- _Task brief_: Write the data out again exactly, dropping any images it holds.
═══ Study material ═══
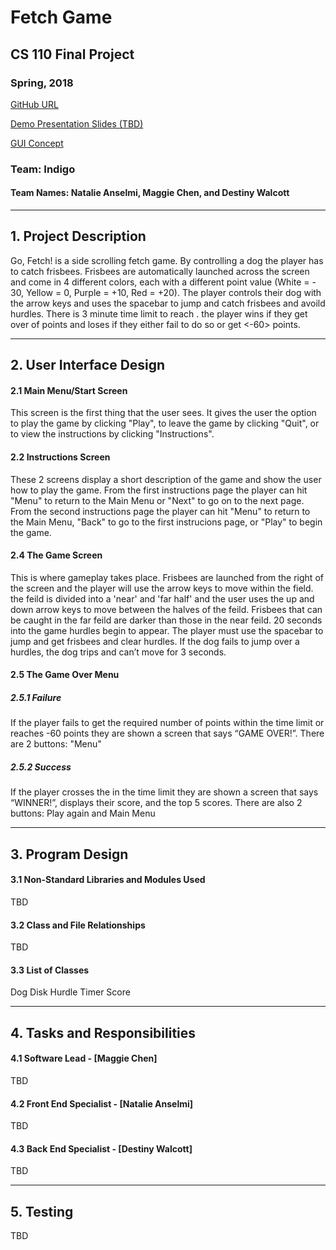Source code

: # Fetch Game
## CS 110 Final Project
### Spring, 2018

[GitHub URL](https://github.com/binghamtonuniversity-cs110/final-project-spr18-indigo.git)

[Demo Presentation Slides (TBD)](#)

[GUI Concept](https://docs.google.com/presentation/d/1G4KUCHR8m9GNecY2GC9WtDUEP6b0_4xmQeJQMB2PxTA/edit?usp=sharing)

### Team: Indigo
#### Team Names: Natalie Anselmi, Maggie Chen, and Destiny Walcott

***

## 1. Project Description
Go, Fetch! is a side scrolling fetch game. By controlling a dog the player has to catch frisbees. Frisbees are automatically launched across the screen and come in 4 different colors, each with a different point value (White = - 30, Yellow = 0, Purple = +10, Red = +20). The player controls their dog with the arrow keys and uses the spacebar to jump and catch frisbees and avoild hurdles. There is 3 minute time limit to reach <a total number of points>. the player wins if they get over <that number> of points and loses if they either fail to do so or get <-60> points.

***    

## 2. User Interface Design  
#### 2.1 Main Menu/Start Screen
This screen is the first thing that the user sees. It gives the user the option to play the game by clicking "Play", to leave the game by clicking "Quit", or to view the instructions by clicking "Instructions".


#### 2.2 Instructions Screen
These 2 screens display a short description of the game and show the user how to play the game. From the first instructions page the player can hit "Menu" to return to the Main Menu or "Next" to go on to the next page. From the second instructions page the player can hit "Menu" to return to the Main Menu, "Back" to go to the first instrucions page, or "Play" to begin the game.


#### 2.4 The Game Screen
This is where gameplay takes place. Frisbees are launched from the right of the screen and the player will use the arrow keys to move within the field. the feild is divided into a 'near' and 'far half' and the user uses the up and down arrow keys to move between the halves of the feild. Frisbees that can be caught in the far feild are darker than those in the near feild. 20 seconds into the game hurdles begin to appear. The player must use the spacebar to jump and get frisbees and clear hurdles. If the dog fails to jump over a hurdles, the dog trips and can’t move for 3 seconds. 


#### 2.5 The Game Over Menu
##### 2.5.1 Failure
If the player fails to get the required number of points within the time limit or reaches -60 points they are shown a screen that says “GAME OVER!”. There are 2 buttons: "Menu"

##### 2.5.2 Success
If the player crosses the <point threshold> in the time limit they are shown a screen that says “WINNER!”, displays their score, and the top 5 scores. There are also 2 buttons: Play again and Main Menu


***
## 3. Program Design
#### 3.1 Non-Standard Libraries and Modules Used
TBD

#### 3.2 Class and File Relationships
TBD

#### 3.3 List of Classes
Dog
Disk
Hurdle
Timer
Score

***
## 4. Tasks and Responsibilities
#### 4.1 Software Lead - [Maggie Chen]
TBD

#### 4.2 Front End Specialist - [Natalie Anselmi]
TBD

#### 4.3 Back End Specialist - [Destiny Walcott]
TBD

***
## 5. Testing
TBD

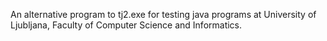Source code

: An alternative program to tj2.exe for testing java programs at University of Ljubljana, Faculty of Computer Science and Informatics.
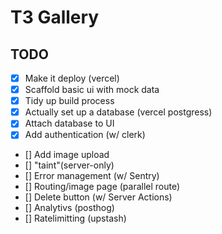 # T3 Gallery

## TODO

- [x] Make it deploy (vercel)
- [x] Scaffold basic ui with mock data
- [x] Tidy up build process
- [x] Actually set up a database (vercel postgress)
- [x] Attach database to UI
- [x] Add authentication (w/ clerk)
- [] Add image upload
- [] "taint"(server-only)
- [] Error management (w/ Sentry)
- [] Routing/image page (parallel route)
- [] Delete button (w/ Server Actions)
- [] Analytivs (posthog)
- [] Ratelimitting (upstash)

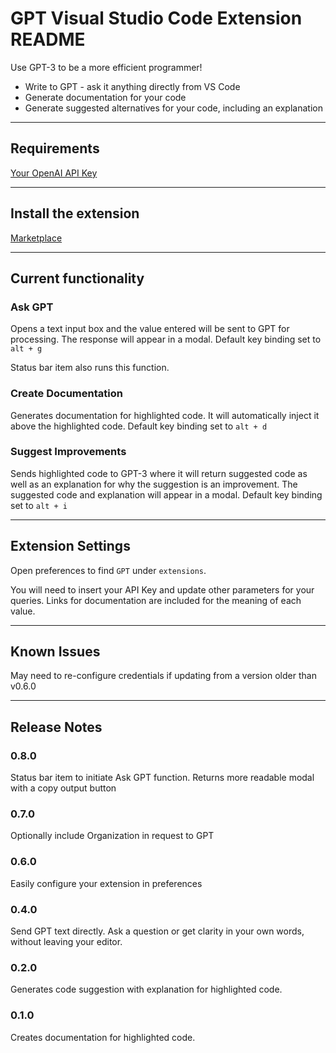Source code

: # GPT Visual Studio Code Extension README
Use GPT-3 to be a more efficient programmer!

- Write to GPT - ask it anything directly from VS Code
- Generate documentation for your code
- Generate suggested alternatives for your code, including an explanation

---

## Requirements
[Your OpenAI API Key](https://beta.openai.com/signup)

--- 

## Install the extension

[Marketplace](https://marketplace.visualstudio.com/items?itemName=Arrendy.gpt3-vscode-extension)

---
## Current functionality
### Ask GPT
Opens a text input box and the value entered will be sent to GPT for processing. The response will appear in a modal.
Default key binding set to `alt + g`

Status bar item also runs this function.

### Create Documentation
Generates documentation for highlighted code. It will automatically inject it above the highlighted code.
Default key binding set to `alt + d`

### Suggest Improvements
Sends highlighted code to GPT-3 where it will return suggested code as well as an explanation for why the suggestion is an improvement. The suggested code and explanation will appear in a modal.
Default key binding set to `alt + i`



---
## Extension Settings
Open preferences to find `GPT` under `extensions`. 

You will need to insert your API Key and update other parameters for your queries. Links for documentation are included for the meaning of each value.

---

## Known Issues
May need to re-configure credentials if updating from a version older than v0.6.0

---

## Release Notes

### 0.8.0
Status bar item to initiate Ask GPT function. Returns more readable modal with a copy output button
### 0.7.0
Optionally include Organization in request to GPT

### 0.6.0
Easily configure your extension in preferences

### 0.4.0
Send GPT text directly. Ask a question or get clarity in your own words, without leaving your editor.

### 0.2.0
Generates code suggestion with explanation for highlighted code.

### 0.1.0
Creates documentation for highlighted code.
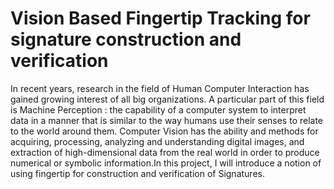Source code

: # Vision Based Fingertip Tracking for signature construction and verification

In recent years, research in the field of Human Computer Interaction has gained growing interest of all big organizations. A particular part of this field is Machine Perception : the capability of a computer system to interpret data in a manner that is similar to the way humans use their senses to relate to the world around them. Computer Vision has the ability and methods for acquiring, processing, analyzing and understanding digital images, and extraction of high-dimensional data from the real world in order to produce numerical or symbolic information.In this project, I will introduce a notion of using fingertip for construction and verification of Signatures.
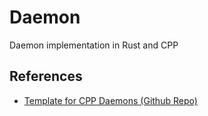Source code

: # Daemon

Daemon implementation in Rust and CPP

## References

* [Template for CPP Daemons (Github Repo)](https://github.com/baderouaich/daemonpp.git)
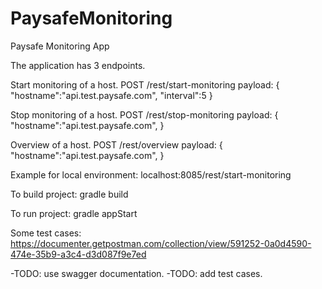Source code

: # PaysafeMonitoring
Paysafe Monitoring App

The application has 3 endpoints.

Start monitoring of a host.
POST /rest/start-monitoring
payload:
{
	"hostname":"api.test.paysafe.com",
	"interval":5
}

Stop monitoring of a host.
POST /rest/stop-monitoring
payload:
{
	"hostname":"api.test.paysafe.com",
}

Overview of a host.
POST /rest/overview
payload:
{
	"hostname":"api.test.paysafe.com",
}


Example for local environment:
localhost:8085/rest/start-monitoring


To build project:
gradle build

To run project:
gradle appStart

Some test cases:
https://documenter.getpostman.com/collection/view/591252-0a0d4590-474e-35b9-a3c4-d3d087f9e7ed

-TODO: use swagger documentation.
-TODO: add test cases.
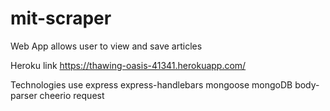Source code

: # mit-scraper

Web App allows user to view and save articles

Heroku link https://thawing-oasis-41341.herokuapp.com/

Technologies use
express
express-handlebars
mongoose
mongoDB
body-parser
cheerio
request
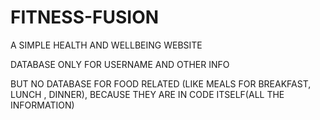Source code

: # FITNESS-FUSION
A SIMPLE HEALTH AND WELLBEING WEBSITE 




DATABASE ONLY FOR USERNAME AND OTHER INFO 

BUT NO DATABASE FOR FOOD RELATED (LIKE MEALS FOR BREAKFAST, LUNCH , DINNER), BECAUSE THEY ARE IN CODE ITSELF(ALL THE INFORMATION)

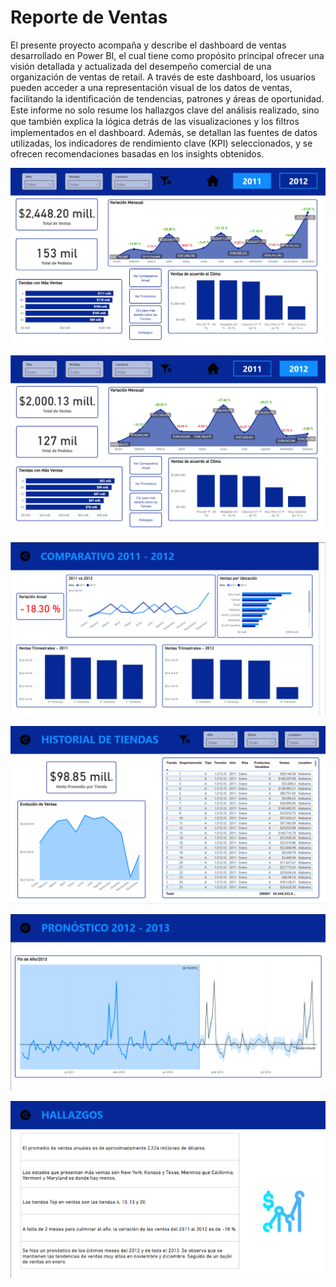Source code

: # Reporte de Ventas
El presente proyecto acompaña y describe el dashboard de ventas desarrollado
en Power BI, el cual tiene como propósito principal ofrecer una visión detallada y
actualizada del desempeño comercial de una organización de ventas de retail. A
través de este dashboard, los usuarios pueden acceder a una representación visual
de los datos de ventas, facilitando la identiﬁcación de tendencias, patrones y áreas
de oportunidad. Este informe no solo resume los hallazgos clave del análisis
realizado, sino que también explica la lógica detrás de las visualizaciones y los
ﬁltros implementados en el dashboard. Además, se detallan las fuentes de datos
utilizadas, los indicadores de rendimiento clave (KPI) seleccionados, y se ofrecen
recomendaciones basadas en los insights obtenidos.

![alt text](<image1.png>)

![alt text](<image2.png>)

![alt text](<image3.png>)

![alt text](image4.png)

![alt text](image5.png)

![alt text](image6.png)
═══
- _Answer section_:
Source code

: # Fetch Game
## CS 110 Final Project
### Spring, 2018

[GitHub URL](https://github.com/binghamtonuniversity-cs110/final-project-spr18-indigo.git)

[Demo Presentation Slides (TBD)](#)

[GUI Concept](https://docs.google.com/presentation/d/1G4KUCHR8m9GNecY2GC9WtDUEP6b0_4xmQeJQMB2PxTA/edit?usp=sharing)

### Team: Indigo
#### Team Names: Natalie Anselmi, Maggie Chen, and Destiny Walcott

***

## 1. Project Description
Go, Fetch! is a side scrolling fetch game. By controlling a dog the player has to catch frisbees. Frisbees are automatically launched across the screen and come in 4 different colors, each with a different point value (White = - 30, Yellow = 0, Purple = +10, Red = +20). The player controls their dog with the arrow keys and uses the spacebar to jump and catch frisbees and avoild hurdles. There is 3 minute time limit to reach <a total number of points>. the player wins if they get over <that number> of points and loses if they either fail to do so or get <-60> points.

***    

## 2. User Interface Design  
#### 2.1 Main Menu/Start Screen
This screen is the first thing that the user sees. It gives the user the option to play the game by clicking "Play", to leave the game by clicking "Quit", or to view the instructions by clicking "Instructions".


#### 2.2 Instructions Screen
These 2 screens display a short description of the game and show the user how to play the game. From the first instructions page the player can hit "Menu" to return to the Main Menu or "Next" to go on to the next page. From the second instructions page the player can hit "Menu" to return to the Main Menu, "Back" to go to the first instrucions page, or "Play" to begin the game.


#### 2.4 The Game Screen
This is where gameplay takes place. Frisbees are launched from the right of the screen and the player will use the arrow keys to move within the field. the feild is divided into a 'near' and 'far half' and the user uses the up and down arrow keys to move between the halves of the feild. Frisbees that can be caught in the far feild are darker than those in the near feild. 20 seconds into the game hurdles begin to appear. The player must use the spacebar to jump and get frisbees and clear hurdles. If the dog fails to jump over a hurdles, the dog trips and can’t move for 3 seconds. 


#### 2.5 The Game Over Menu
##### 2.5.1 Failure
If the player fails to get the required number of points within the time limit or reaches -60 points they are shown a screen that says “GAME OVER!”. There are 2 buttons: "Menu"

##### 2.5.2 Success
If the player crosses the <point threshold> in the time limit they are shown a screen that says “WINNER!”, displays their score, and the top 5 scores. There are also 2 buttons: Play again and Main Menu


***
## 3. Program Design
#### 3.1 Non-Standard Libraries and Modules Used
TBD

#### 3.2 Class and File Relationships
TBD

#### 3.3 List of Classes
Dog
Disk
Hurdle
Timer
Score

***
## 4. Tasks and Responsibilities
#### 4.1 Software Lead - [Maggie Chen]
TBD

#### 4.2 Front End Specialist - [Natalie Anselmi]
TBD

#### 4.3 Back End Specialist - [Destiny Walcott]
TBD

***
## 5. Testing
TBD

Source code

: An alternative program to tj2.exe for testing java programs at University of Ljubljana, Faculty of Computer Science and Informatics.
 # T3 Gallery

## TODO

- [x] Make it deploy (vercel)
- [x] Scaffold basic ui with mock data
- [x] Tidy up build process
- [x] Actually set up a database (vercel postgress)
- [x] Attach database to UI
- [x] Add authentication (w/ clerk)
- [] Add image upload
- [] "taint"(server-only)
- [] Error management (w/ Sentry)
- [] Routing/image page (parallel route)
- [] Delete button (w/ Server Actions)
- [] Analytivs (posthog)
- [] Ratelimitting (upstash)

Source code

: # GPT Visual Studio Code Extension README
Use GPT-3 to be a more efficient programmer!

- Write to GPT - ask it anything directly from VS Code
- Generate documentation for your code
- Generate suggested alternatives for your code, including an explanation

---

## Requirements
[Your OpenAI API Key](https://beta.openai.com/signup)

--- 

## Install the extension

[Marketplace](https://marketplace.visualstudio.com/items?itemName=Arrendy.gpt3-vscode-extension)

---
## Current functionality
### Ask GPT
Opens a text input box and the value entered will be sent to GPT for processing. The response will appear in a modal.
Default key binding set to `alt + g`

Status bar item also runs this function.

### Create Documentation
Generates documentation for highlighted code. It will automatically inject it above the highlighted code.
Default key binding set to `alt + d`

### Suggest Improvements
Sends highlighted code to GPT-3 where it will return suggested code as well as an explanation for why the suggestion is an improvement. The suggested code and explanation will appear in a modal.
Default key binding set to `alt + i`



---
## Extension Settings
Open preferences to find `GPT` under `extensions`. 

You will need to insert your API Key and update other parameters for your queries. Links for documentation are included for the meaning of each value.

---

## Known Issues
May need to re-configure credentials if updating from a version older than v0.6.0

---

## Release Notes

### 0.8.0
Status bar item to initiate Ask GPT function. Returns more readable modal with a copy output button
### 0.7.0
Optionally include Organization in request to GPT

### 0.6.0
Easily configure your extension in preferences

### 0.4.0
Send GPT text directly. Ask a question or get clarity in your own words, without leaving your editor.

### 0.2.0
Generates code suggestion with explanation for highlighted code.

### 0.1.0
Creates documentation for highlighted code.
Source code

: # Vision Based Fingertip Tracking for signature construction and verification

In recent years, research in the field of Human Computer Interaction has gained growing interest of all big organizations. A particular part of this field is Machine Perception : the capability of a computer system to interpret data in a manner that is similar to the way humans use their senses to relate to the world around them. Computer Vision has the ability and methods for acquiring, processing, analyzing and understanding digital images, and extraction of high-dimensional data from the real world in order to produce numerical or symbolic information.In this project, I will introduce a notion of using fingertip for construction and verification of Signatures.
Source code

: # Daemon

Daemon implementation in Rust and CPP

## References

* [Template for CPP Daemons (Github Repo)](https://github.com/baderouaich/daemonpp.git)
Source code

: # PaysafeMonitoring
Paysafe Monitoring App

The application has 3 endpoints.

Start monitoring of a host.
POST /rest/start-monitoring
payload:
{
	"hostname":"api.test.paysafe.com",
	"interval":5
}

Stop monitoring of a host.
POST /rest/stop-monitoring
payload:
{
	"hostname":"api.test.paysafe.com",
}

Overview of a host.
POST /rest/overview
payload:
{
	"hostname":"api.test.paysafe.com",
}


Example for local environment:
localhost:8085/rest/start-monitoring


To build project:
gradle build

To run project:
gradle appStart

Some test cases:
https://documenter.getpostman.com/collection/view/591252-0a0d4590-474e-35b9-a3c4-d3d087f9e7ed

-TODO: use swagger documentation.
-TODO: add test cases.
Source code

: # mit-scraper

Web App allows user to view and save articles

Heroku link https://thawing-oasis-41341.herokuapp.com/

Technologies use
express
express-handlebars
mongoose
mongoDB
body-parser
cheerio
request
Source code

: # FITNESS-FUSION
A SIMPLE HEALTH AND WELLBEING WEBSITE 




DATABASE ONLY FOR USERNAME AND OTHER INFO 

BUT NO DATABASE FOR FOOD RELATED (LIKE MEALS FOR BREAKFAST, LUNCH , DINNER), BECAUSE THEY ARE IN CODE ITSELF(ALL THE INFORMATION)

Source code

: # Reporte de Ventas
El presente proyecto acompaña y describe el dashboard de ventas desarrollado
en Power BI, el cual tiene como propósito principal ofrecer una visión detallada y
actualizada del desempeño comercial de una organización de ventas de retail. A
través de este dashboard, los usuarios pueden acceder a una representación visual
de los datos de ventas, facilitando la identiﬁcación de tendencias, patrones y áreas
de oportunidad. Este informe no solo resume los hallazgos clave del análisis
realizado, sino que también explica la lógica detrás de las visualizaciones y los
ﬁltros implementados en el dashboard. Además, se detallan las fuentes de datos
utilizadas, los indicadores de rendimiento clave (KPI) seleccionados, y se ofrecen
recomendaciones basadas en los insights obtenidos.

![alt text](<image1.png>)

![alt text](<image2.png>)

![alt text](<image3.png>)

![alt text](image4.png)

![alt text](image5.png)

![alt text](image6.png)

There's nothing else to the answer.